### [The problem]
Quote all lines below exactly. Images stay out.

### [Recorded data]
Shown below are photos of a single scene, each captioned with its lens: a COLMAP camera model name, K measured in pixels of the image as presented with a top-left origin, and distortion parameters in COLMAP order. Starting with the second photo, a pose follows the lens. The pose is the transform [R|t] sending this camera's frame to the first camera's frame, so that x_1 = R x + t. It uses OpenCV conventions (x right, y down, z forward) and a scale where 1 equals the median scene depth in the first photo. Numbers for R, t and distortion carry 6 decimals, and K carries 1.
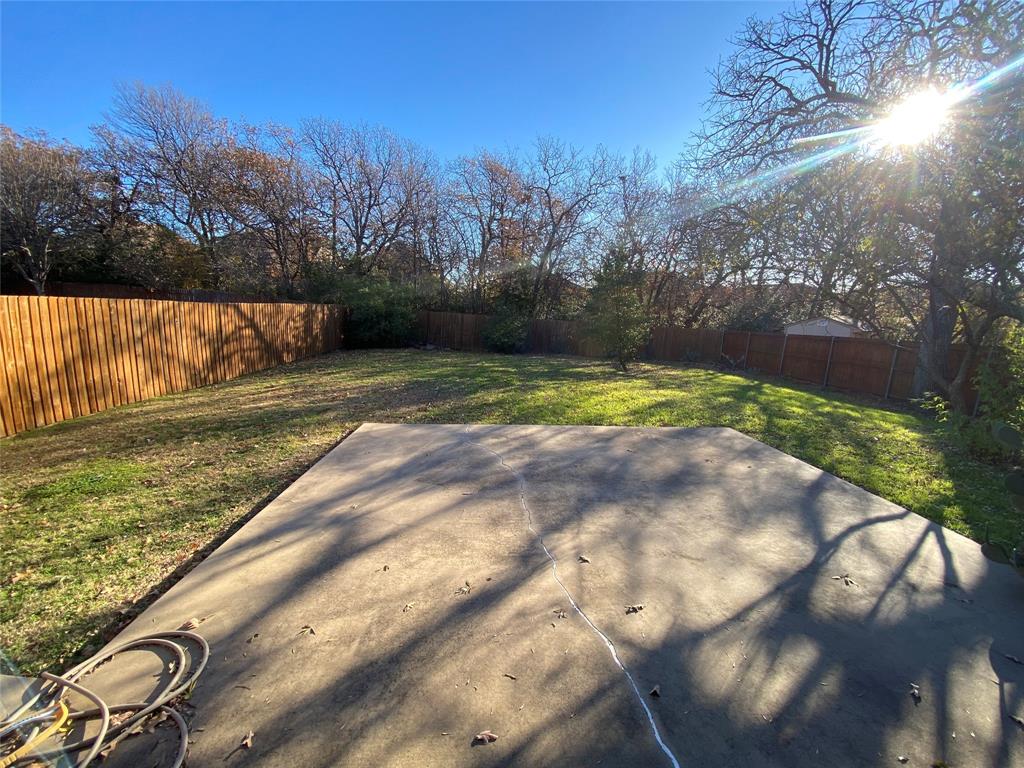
lens RADIAL K [[412.4, 0, 508.5], [0, 412.4, 380.7], [0, 0, 1]] dist [0.026248, -0.024917]
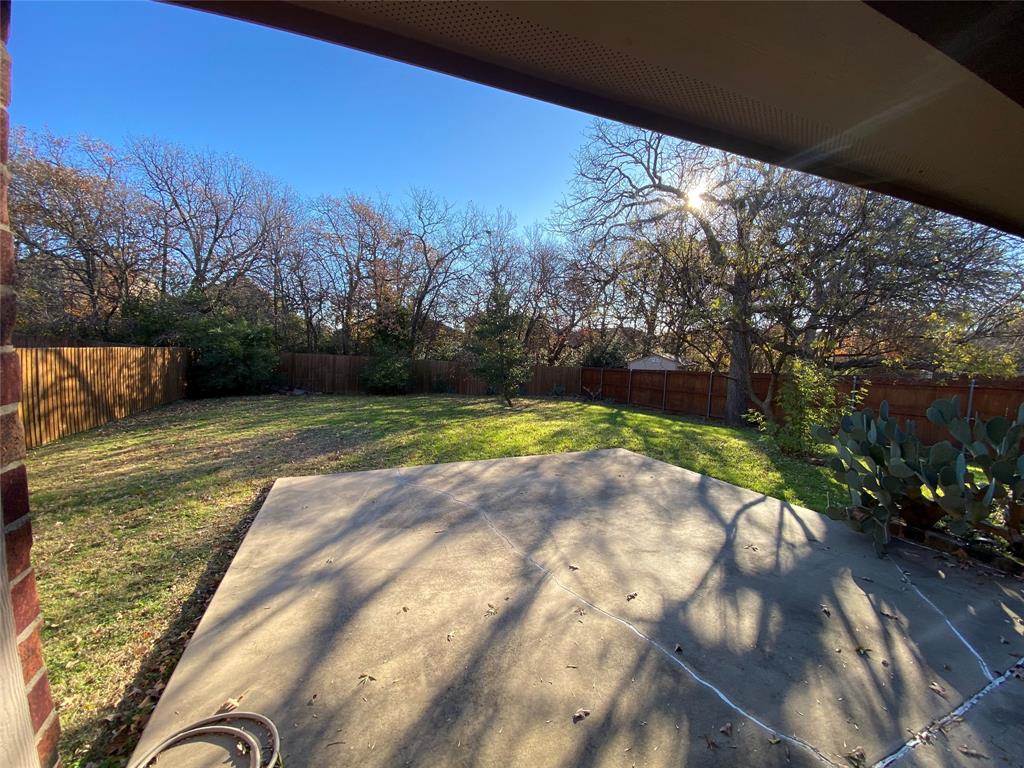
lens RADIAL K [[408.7, 0, 511.7], [0, 408.7, 382.6], [0, 0, 1]] dist [0.028473, -0.023935]
pose [[0.946654, -0.034857, 0.320362, -0.152117], [0.063591, 0.994791, -0.079668, -0.001336], [-0.315916, 0.095790, 0.943939, -0.038697]]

### [Task answer]
Shown below are photos of a single scene, each captioned with its lens: a COLMAP camera model name, K measured in pixels of the image as presented with a top-left origin, and distortion parameters in COLMAP order. Starting with the second photo, a pose follows the lens. The pose is the transform [R|t] sending this camera's frame to the first camera's frame, so that x_1 = R x + t. It uses OpenCV conventions (x right, y down, z forward) and a scale where 1 equals the median scene depth in the first photo. Numbers for R, t and distortion carry 6 decimals, and K carries 1.
lens RADIAL K [[412.4, 0, 508.5], [0, 412.4, 380.7], [0, 0, 1]] dist [0.026248, -0.024917]
lens RADIAL K [[408.7, 0, 511.7], [0, 408.7, 382.6], [0, 0, 1]] dist [0.028473, -0.023935]
pose [[0.946654, -0.034857, 0.320362, -0.152117], [0.063591, 0.994791, -0.079668, -0.001336], [-0.315916, 0.095790, 0.943939, -0.038697]]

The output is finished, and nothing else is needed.